Mahfud MD: Perlu Fokus pada Titik Temu daripada Politik Identitas
Ahad, 30 Oktober 2022 | 19:00 WIB
Menko Polhukam Mahfud MD saat berbicara pada peringatan 1000 hari KH Salahuddin Wahid di Rumah Sakit Hasyim Asy'ari, Jombang, Jawa Timur pada Sabtu (29/10/2022). (Foto: istimewa)
Jombang, NU Online
Menteri Koordinator Politik, Hukum, dan Keamanan (Menko Polhukam) Republik Indonesia Mahfud MD meminta umat Islam di Indonesia lebih fokus pada titik temu dalam kehidupan sosial politik daripada politik identitas.
Menurutnya, dalam kehidupan bernegara yang penuh perbedaan, perlu adanya kalimatun sawa, titik temu. Kalimatun sawa ini sesuatu yang disepakati oleh semua agama dan suku seperti dalam masalah melawan kejahatan, melawan polisi jahat, melawan korupsi, menegakkan keadilan.
"Mencari kesamaan dalam hidup bernegara ini sangat penting, terutama dalam kehidupan sosial politik. Oleh sebab itu, politik identitas itu jadi tidak relevan. Cuma saya tidak bicara politik saat ini, karena sudah banyak calon presiden. Dikira nanti saya nyindir," katanya saat sambutan di 1000 hari wafatnya KH Salahuddin Wahid di RS KH Hasyim Asy'ari Tebuireng Jombang, Sabtu (29/10/2022).
Baginya, saat ini kehidupan umat Islam Indonesia sudah semarak. Sudah banyak doktor dan profesor dari umat Islam. Fakta ini menggeliat karena dampak dari ide memasukkan pelajaran agama ke sekolah umum dan dibukanya madrasah di pesantren oleh KH Wahid Hasyim, yang saat itu jadi Menteri Agama RI.
"KH Hasyim Asy'ari dan KH Wahid Hasyim sudah memberikan contoh bagaimana cara umat Islam bernegara yang baik," tegas tokoh asal Madura ini.

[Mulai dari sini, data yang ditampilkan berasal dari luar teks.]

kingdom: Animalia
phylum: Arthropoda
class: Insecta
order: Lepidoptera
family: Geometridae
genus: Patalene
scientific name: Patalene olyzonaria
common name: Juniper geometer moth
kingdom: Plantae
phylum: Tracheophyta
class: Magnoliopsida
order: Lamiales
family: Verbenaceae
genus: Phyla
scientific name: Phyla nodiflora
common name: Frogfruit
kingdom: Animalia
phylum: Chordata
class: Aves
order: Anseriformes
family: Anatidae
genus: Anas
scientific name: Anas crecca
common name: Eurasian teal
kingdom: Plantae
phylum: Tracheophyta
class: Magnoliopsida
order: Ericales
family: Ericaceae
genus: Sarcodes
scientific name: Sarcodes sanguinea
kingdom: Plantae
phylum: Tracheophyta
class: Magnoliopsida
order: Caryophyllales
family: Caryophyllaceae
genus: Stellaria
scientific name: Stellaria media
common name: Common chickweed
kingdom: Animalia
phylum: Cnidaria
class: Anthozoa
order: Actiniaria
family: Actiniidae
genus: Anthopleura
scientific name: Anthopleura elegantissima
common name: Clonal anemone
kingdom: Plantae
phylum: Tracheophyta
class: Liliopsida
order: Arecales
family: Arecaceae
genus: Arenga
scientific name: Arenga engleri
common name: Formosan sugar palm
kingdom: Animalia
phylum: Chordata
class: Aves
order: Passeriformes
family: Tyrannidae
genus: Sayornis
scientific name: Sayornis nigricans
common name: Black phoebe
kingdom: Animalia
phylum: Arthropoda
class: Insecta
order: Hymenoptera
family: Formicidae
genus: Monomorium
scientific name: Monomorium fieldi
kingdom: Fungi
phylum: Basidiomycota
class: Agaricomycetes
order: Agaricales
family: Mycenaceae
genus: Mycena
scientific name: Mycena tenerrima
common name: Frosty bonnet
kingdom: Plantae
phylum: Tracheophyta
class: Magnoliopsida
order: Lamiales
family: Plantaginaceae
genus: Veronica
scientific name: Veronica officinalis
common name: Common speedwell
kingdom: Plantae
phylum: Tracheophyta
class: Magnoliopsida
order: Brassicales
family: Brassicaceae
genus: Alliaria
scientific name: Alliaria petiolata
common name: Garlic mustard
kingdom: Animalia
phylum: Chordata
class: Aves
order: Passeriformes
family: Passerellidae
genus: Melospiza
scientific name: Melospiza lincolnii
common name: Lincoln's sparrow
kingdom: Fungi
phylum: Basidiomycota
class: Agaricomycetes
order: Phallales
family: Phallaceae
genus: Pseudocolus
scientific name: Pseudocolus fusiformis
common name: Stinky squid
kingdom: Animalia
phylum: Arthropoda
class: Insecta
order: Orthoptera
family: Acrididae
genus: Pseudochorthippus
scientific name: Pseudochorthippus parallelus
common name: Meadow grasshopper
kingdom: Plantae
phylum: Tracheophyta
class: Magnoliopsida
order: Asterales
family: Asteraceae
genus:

Dewasa ini, masyarakat Muslim Indonesia tinggal fokus bertugas menjaga negara Indonesia ini sebagai negara milik bersama tanpa membedakan agama dan suku. Mahfud ingat pesan Gus Dur yang mengatakan, jika umat Islam Indonesia tidak perlu menggerutu dalam banyak hal, fokus bangun saja demokrasi.
"Kalau demokrasi sehat, maka orang Islam akan dapat bagian yang banyak sesuai dengan kebesarannya dan prestasinya. Betul itu, sekarang banyak santri jadi anggota DPR, di pemerintahan dan profesor. Itu hal yang perlu dilakukan dalam hidup berbangsa dan bernegara ini," imbuhnya.
Dikatakan, ide pembentukan negara khilafah perlu dikritisi. Karena negara hasil ijtihadi. Tujuan mendirikan negara sesuai dengan tujuan syariat yaitu menjaga agama, jiwa, akal, keturunan dan harta. Terkait bagaimana bentuknya negara, dikembalikan ke masyarakat. Tidak harus khilafah.
Jadi negara adalah alat untuk beribadah, karena tujuan penciptaan manusia dan jin untuk beribadah. Prinsipnya, kalau umat Islam mau beribadah dengan baik perlu negara maka dirikan negara sesuai dengan kaidah "Ma La Yatimmul Wajib Illa Bihi Fahuwa Wajib"
"Ketika mau mendirikan negara Islam tidak bisa, yang bisa negara Indonesia berdasarkan Pancasila maka nilai-nilai Islam dimasukkan ke dalam nilai hukum. Masukan substansinya, tidak usah disebut Islamnya. UU Minuman keras, masukkan substansi nilai Islam," tandasnya.